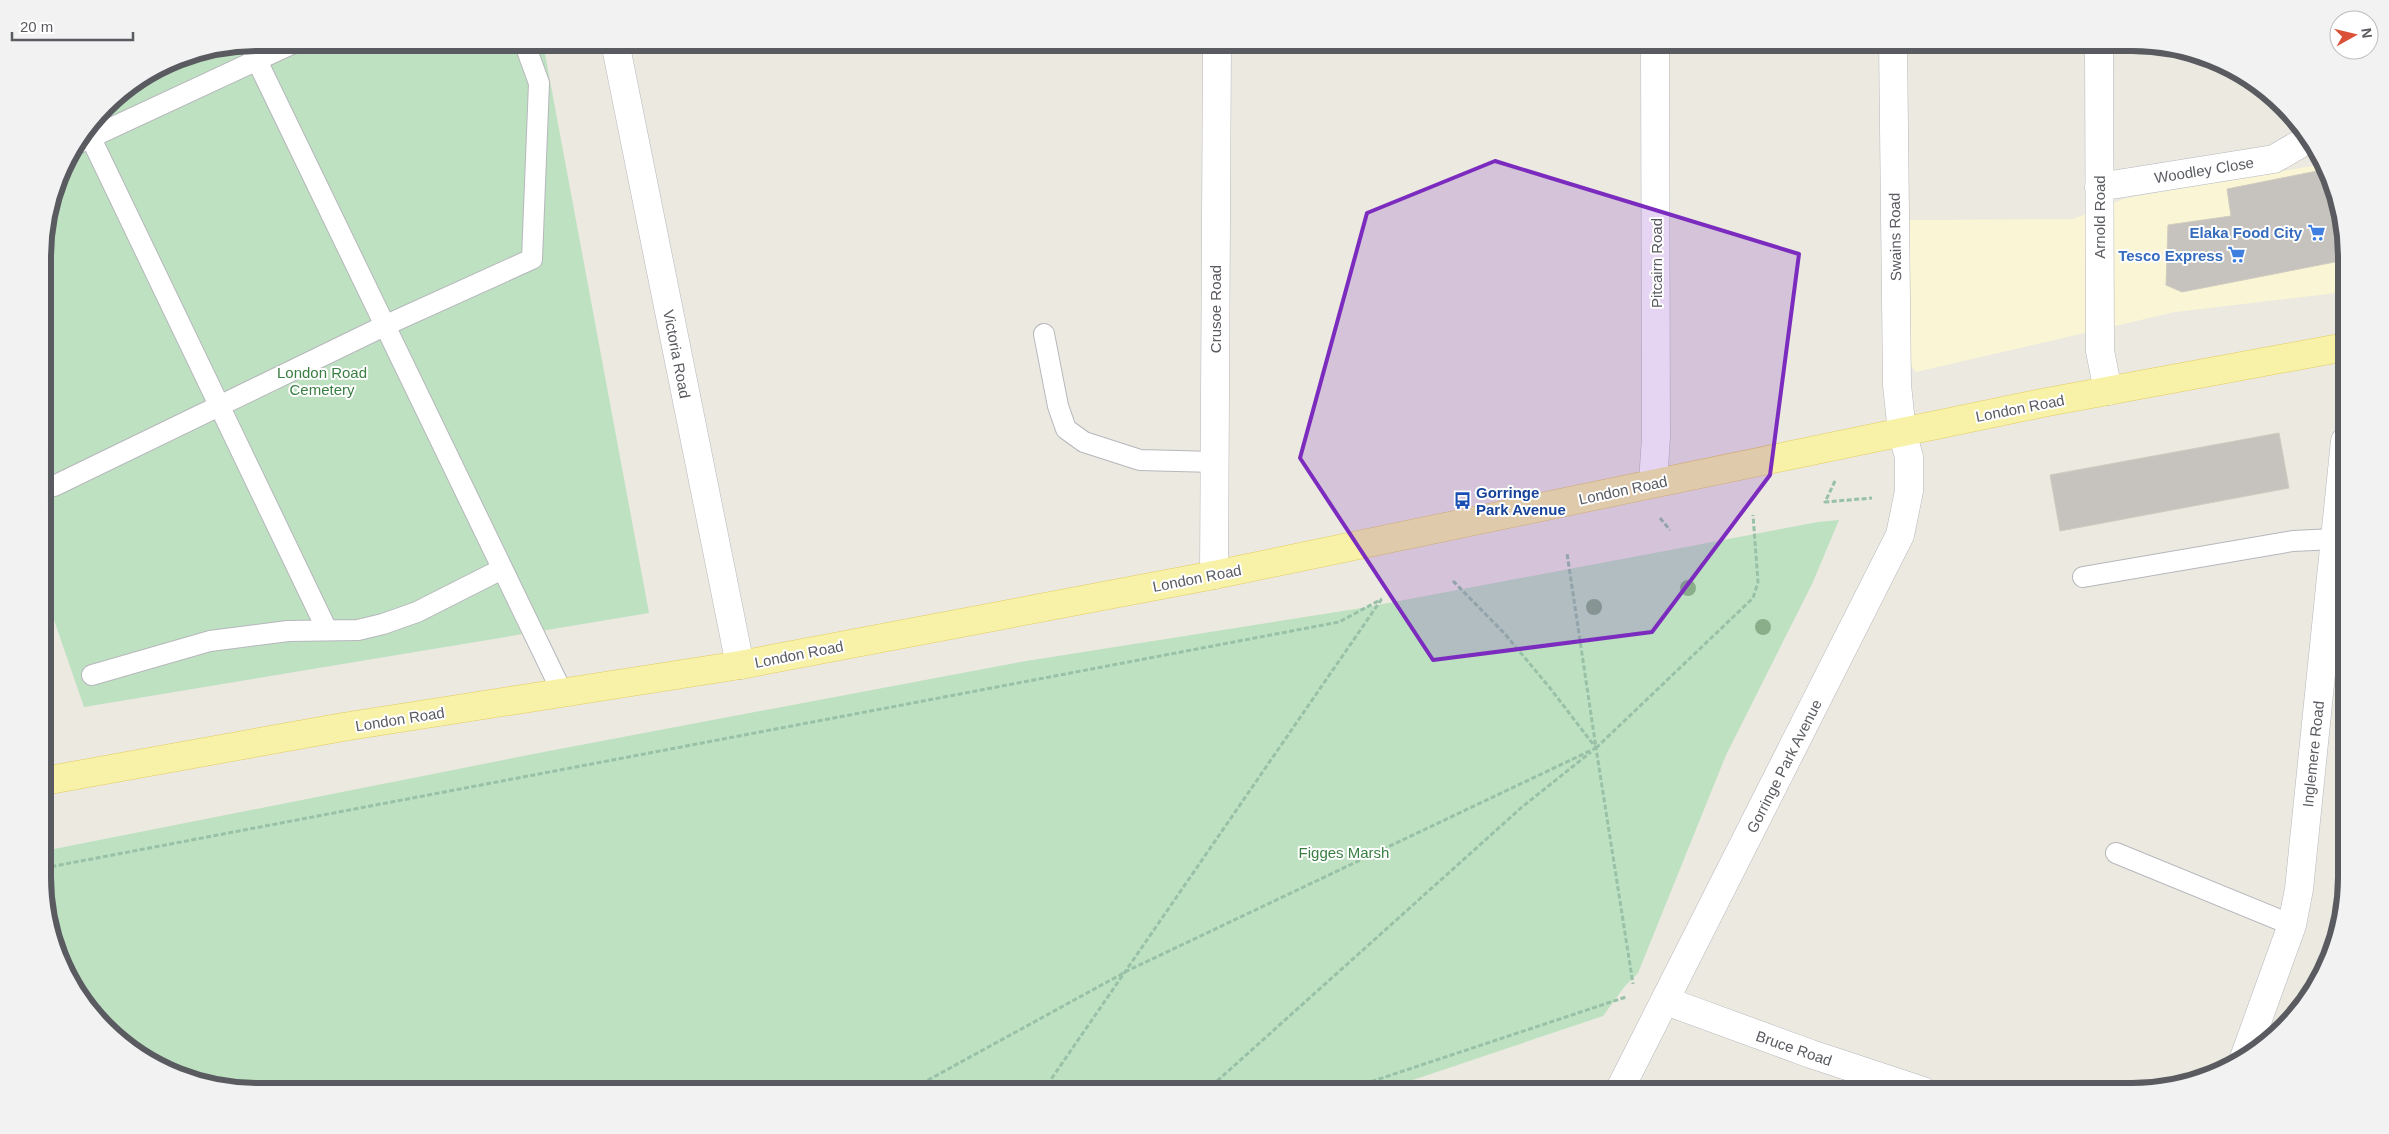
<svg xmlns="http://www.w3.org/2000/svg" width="2389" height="1134" viewBox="0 0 2389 1134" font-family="Arial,sans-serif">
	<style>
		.commercial { fill: #faf5d5 }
		.green { fill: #bee1c1 }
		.building { fill: #c6c3be; stroke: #cfcbbf }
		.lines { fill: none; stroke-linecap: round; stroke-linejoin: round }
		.service-casing { stroke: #b6b7bc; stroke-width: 22 }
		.minor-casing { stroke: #b6b7bc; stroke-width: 29 }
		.primary-casing { stroke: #e5cb5f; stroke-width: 29 }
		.path { stroke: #98c1a7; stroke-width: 3; stroke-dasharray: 5 2.5; stroke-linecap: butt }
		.service { stroke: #fff; stroke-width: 20 }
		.minor { stroke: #fff; stroke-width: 28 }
		.primary { stroke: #f8f2a8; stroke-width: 28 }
		.tree { fill: #8aae8a }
		.marked { fill: #7b2cbf; fill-opacity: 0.2; stroke: #7b2cbf; stroke-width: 4; stroke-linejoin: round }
		.labels { text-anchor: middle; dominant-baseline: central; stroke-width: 4; stroke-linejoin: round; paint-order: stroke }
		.street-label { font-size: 15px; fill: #595b60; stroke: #fff }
		.shop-label { font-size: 15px; font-weight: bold; fill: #366cbe; stroke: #fff; text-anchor: end }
		.park-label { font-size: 15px; fill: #3a7e43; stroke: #fff }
		.transit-label { font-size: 15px; font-weight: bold; fill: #164399; stroke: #fff; text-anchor: start }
		.rim { fill: none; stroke: #595b60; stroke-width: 6 }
	</style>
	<rect width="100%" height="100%" fill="#ebe9e0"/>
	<path class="commercial" d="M2324 164 2330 176 2345 230V292L2175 312 1916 372 1909 363 1907 220 2073 219 2126 198Z"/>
	<path class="green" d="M258 43H543L649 613 84 707 44 591 43 243 65 163 116 96 176 59Z
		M1839 520 1812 584 1726 755 1638 973 1625 986 1603 1016 1380 1091H258L175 1075 126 1047 87 1007 59 958 44 905V851L549 751 1020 662 1362 608 1818 522Z"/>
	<path class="building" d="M2327 169 2345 230V260L2182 292 2166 285 2168 225 2231 216 2227 189Z
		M2279 433 2289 488 2060 531 2050 475Z"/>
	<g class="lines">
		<defs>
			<path id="service" d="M249 44 563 694
				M88 132 327 630
				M79 143 296 42
				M1044 334 1058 406 1066 429 1084 442 1140 460 1214 462
				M54 486 384 326 532 259 539 83 524 42
				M2083 577 2293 541 2334 539
				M92 675 210 641 288 631 358 630 383 624 417 612 502 569
				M2116 853 2292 925"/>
			<path id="minor" d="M615 42 740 665
				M2099 42 2100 351 2108 391
				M2099 187 2274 159 2305 141
				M1653 483 1656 437 1655 42
				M1214 575 1217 42
				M1666 1001 1811 1054 1923 1091
				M2244 1058 2292 925 2299 889 2345 441
				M1619 1091 1900 535 1909 491V457L1902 432 1897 385 1893 42"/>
			<path id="primary" d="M44 781 343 727 740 665 1214 575 2042 403 2345 347"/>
		</defs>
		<use href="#service" class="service-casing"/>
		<use href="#minor" class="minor-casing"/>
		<use href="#primary" class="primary-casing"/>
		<path class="path" d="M1835 481 1825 502 1872 498
			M1660 518 1670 530
			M1453 581 1505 634 1550 688 1596 748 1633 984
			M1596 748 1753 598 1758 582 1753 515
			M44 868 1339 622 1382 599
			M908 1091 1129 970 1596 748 1567 553
			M1043 1091 1381 600
			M1206 1091 1522 807 1591 752
			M1343 1091 1626 997"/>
		<use href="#service" class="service"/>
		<use href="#minor" class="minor"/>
		<use href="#primary" class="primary"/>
	</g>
	<g class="tree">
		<circle cx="1688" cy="588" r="8"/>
		<circle cx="1594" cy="607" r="8"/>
		<circle cx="1763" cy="627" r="8"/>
	</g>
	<path class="marked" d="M1495 161 1799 254 1770 475 1652 632 1433 660 1300 458 1367 213Z"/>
	<defs>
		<symbol id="supermarket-bare" viewBox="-9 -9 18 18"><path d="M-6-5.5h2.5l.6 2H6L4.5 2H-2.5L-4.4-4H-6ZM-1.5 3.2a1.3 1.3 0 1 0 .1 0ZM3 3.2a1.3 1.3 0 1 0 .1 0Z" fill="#3f7fe0" stroke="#fff" stroke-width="2.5" paint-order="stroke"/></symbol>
		<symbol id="bus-bare" viewBox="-9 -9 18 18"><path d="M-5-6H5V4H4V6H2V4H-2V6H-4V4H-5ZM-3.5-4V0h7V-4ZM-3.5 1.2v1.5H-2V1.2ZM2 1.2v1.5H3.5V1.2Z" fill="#1a4fb4" stroke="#fff" stroke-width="2.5" paint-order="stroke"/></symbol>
	</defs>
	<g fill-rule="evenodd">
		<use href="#supermarket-bare" x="2304" y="220" width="25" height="25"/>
		<use href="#supermarket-bare" x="2224" y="242" width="25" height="25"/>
		<use href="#bus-bare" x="1450" y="488" width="25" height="25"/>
	</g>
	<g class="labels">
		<g class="street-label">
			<text transform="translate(2204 170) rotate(-9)">Woodley Close</text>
			<text transform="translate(2099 217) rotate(-90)">Arnold Road</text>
			<text transform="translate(1895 237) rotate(-91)">Swains Road</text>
			<text transform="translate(1656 263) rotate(-90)">Pitcairn Road</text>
			<text transform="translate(1215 309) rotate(-90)">Crusoe Road</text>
			<text transform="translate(677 354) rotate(79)">Victoria Road</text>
			<text transform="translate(2020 408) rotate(-11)">London Road</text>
			<text transform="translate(1623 490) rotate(-12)">London Road</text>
			<text transform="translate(1197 578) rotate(-11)">London Road</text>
			<text transform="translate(799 654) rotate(-11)">London Road</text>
			<text transform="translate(400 719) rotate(-9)">London Road</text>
			<text transform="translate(2313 754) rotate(-84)">Inglemere Road</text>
			<text transform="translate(1784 766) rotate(-63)">Gorringe Park Avenue</text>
			<text transform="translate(1794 1048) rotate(19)">Bruce Road</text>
		</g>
		<g class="shop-label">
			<text x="2302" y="232">Elaka Food City</text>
			<text x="2223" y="255">Tesco Express</text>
		</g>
		<g class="park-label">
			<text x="322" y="372">London Road<tspan x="322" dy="17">Cemetery</tspan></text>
			<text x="1344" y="852">Figges Marsh</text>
		</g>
		<g class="transit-label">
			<text x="1476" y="492">Gorringe<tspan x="1476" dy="17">Park Avenue</tspan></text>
		</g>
	</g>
	<path d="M0 0H2389V1134H0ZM257 51H2132A206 206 0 0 1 2338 257V877A206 206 0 0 1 2132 1083H257A206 206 0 0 1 51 877V257A206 206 0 0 1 257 51Z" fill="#f2f2f2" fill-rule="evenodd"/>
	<path class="rim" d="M257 51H2132A206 206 0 0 1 2338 257V877A206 206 0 0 1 2132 1083H257A206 206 0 0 1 51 877V257A206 206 0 0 1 257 51Z"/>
	<g transform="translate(2354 35) rotate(82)"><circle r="24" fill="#ffffff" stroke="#bdbdbf"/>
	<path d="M0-4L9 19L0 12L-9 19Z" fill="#da5137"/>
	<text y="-8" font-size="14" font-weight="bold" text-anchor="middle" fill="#595b60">N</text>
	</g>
	<path d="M12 32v8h121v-8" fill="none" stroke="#595b60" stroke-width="2.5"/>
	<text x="20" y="32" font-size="15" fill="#595b60" stroke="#ffffff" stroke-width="4" paint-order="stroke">20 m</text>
</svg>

- _Activity_
Omit the pictures; print the records above exactly.

- _Answer to this exercise_
<svg xmlns="http://www.w3.org/2000/svg" width="2389" height="1134" viewBox="0 0 2389 1134" font-family="Arial,sans-serif">
	<style>
		.commercial { fill: #faf5d5 }
		.green { fill: #bee1c1 }
		.building { fill: #c6c3be; stroke: #cfcbbf }
		.lines { fill: none; stroke-linecap: round; stroke-linejoin: round }
		.service-casing { stroke: #b6b7bc; stroke-width: 22 }
		.minor-casing { stroke: #b6b7bc; stroke-width: 29 }
		.primary-casing { stroke: #e5cb5f; stroke-width: 29 }
		.path { stroke: #98c1a7; stroke-width: 3; stroke-dasharray: 5 2.5; stroke-linecap: butt }
		.service { stroke: #fff; stroke-width: 20 }
		.minor { stroke: #fff; stroke-width: 28 }
		.primary { stroke: #f8f2a8; stroke-width: 28 }
		.tree { fill: #8aae8a }
		.marked { fill: #7b2cbf; fill-opacity: 0.2; stroke: #7b2cbf; stroke-width: 4; stroke-linejoin: round }
		.labels { text-anchor: middle; dominant-baseline: central; stroke-width: 4; stroke-linejoin: round; paint-order: stroke }
		.street-label { font-size: 15px; fill: #595b60; stroke: #fff }
		.shop-label { font-size: 15px; font-weight: bold; fill: #366cbe; stroke: #fff; text-anchor: end }
		.park-label { font-size: 15px; fill: #3a7e43; stroke: #fff }
		.transit-label { font-size: 15px; font-weight: bold; fill: #164399; stroke: #fff; text-anchor: start }
		.rim { fill: none; stroke: #595b60; stroke-width: 6 }
	</style>
	<rect width="100%" height="100%" fill="#ebe9e0"/>
	<path class="commercial" d="M2324 164 2330 176 2345 230V292L2175 312 1916 372 1909 363 1907 220 2073 219 2126 198Z"/>
	<path class="green" d="M258 43H543L649 613 84 707 44 591 43 243 65 163 116 96 176 59Z
		M1839 520 1812 584 1726 755 1638 973 1625 986 1603 1016 1380 1091H258L175 1075 126 1047 87 1007 59 958 44 905V851L549 751 1020 662 1362 608 1818 522Z"/>
	<path class="building" d="M2327 169 2345 230V260L2182 292 2166 285 2168 225 2231 216 2227 189Z
		M2279 433 2289 488 2060 531 2050 475Z"/>
	<g class="lines">
		<defs>
			<path id="service" d="M249 44 563 694
				M88 132 327 630
				M79 143 296 42
				M1044 334 1058 406 1066 429 1084 442 1140 460 1214 462
				M54 486 384 326 532 259 539 83 524 42
				M2083 577 2293 541 2334 539
				M92 675 210 641 288 631 358 630 383 624 417 612 502 569
				M2116 853 2292 925"/>
			<path id="minor" d="M615 42 740 665
				M2099 42 2100 351 2108 391
				M2099 187 2274 159 2305 141
				M1653 483 1656 437 1655 42
				M1214 575 1217 42
				M1666 1001 1811 1054 1923 1091
				M2244 1058 2292 925 2299 889 2345 441
				M1619 1091 1900 535 1909 491V457L1902 432 1897 385 1893 42"/>
			<path id="primary" d="M44 781 343 727 740 665 1214 575 2042 403 2345 347"/>
		</defs>
		<use href="#service" class="service-casing"/>
		<use href="#minor" class="minor-casing"/>
		<use href="#primary" class="primary-casing"/>
		<path class="path" d="M1835 481 1825 502 1872 498
			M1660 518 1670 530
			M1453 581 1505 634 1550 688 1596 748 1633 984
			M1596 748 1753 598 1758 582 1753 515
			M44 868 1339 622 1382 599
			M908 1091 1129 970 1596 748 1567 553
			M1043 1091 1381 600
			M1206 1091 1522 807 1591 752
			M1343 1091 1626 997"/>
		<use href="#service" class="service"/>
		<use href="#minor" class="minor"/>
		<use href="#primary" class="primary"/>
	</g>
	<g class="tree">
		<circle cx="1688" cy="588" r="8"/>
		<circle cx="1594" cy="607" r="8"/>
		<circle cx="1763" cy="627" r="8"/>
	</g>
	<path class="marked" d="M1495 161 1799 254 1770 475 1652 632 1433 660 1300 458 1367 213Z"/>
	<defs>
		<symbol id="supermarket-bare" viewBox="-9 -9 18 18"><path d="M-6-5.5h2.5l.6 2H6L4.5 2H-2.5L-4.4-4H-6ZM-1.5 3.2a1.3 1.3 0 1 0 .1 0ZM3 3.2a1.3 1.3 0 1 0 .1 0Z" fill="#3f7fe0" stroke="#fff" stroke-width="2.5" paint-order="stroke"/></symbol>
		<symbol id="bus-bare" viewBox="-9 -9 18 18"><path d="M-5-6H5V4H4V6H2V4H-2V6H-4V4H-5ZM-3.5-4V0h7V-4ZM-3.5 1.2v1.5H-2V1.2ZM2 1.2v1.5H3.5V1.2Z" fill="#1a4fb4" stroke="#fff" stroke-width="2.5" paint-order="stroke"/></symbol>
	</defs>
	<g fill-rule="evenodd">
		<use href="#supermarket-bare" x="2304" y="220" width="25" height="25"/>
		<use href="#supermarket-bare" x="2224" y="242" width="25" height="25"/>
		<use href="#bus-bare" x="1450" y="488" width="25" height="25"/>
	</g>
	<g class="labels">
		<g class="street-label">
			<text transform="translate(2204 170) rotate(-9)">Woodley Close</text>
			<text transform="translate(2099 217) rotate(-90)">Arnold Road</text>
			<text transform="translate(1895 237) rotate(-91)">Swains Road</text>
			<text transform="translate(1656 263) rotate(-90)">Pitcairn Road</text>
			<text transform="translate(1215 309) rotate(-90)">Crusoe Road</text>
			<text transform="translate(677 354) rotate(79)">Victoria Road</text>
			<text transform="translate(2020 408) rotate(-11)">London Road</text>
			<text transform="translate(1623 490) rotate(-12)">London Road</text>
			<text transform="translate(1197 578) rotate(-11)">London Road</text>
			<text transform="translate(799 654) rotate(-11)">London Road</text>
			<text transform="translate(400 719) rotate(-9)">London Road</text>
			<text transform="translate(2313 754) rotate(-84)">Inglemere Road</text>
			<text transform="translate(1784 766) rotate(-63)">Gorringe Park Avenue</text>
			<text transform="translate(1794 1048) rotate(19)">Bruce Road</text>
		</g>
		<g class="shop-label">
			<text x="2302" y="232">Elaka Food City</text>
			<text x="2223" y="255">Tesco Express</text>
		</g>
		<g class="park-label">
			<text x="322" y="372">London Road<tspan x="322" dy="17">Cemetery</tspan></text>
			<text x="1344" y="852">Figges Marsh</text>
		</g>
		<g class="transit-label">
			<text x="1476" y="492">Gorringe<tspan x="1476" dy="17">Park Avenue</tspan></text>
		</g>
	</g>
	<path d="M0 0H2389V1134H0ZM257 51H2132A206 206 0 0 1 2338 257V877A206 206 0 0 1 2132 1083H257A206 206 0 0 1 51 877V257A206 206 0 0 1 257 51Z" fill="#f2f2f2" fill-rule="evenodd"/>
	<path class="rim" d="M257 51H2132A206 206 0 0 1 2338 257V877A206 206 0 0 1 2132 1083H257A206 206 0 0 1 51 877V257A206 206 0 0 1 257 51Z"/>
	<g transform="translate(2354 35) rotate(82)"><circle r="24" fill="#ffffff" stroke="#bdbdbf"/>
	<path d="M0-4L9 19L0 12L-9 19Z" fill="#da5137"/>
	<text y="-8" font-size="14" font-weight="bold" text-anchor="middle" fill="#595b60">N</text>
	</g>
	<path d="M12 32v8h121v-8" fill="none" stroke="#595b60" stroke-width="2.5"/>
	<text x="20" y="32" font-size="15" fill="#595b60" stroke="#ffffff" stroke-width="4" paint-order="stroke">20 m</text>
</svg>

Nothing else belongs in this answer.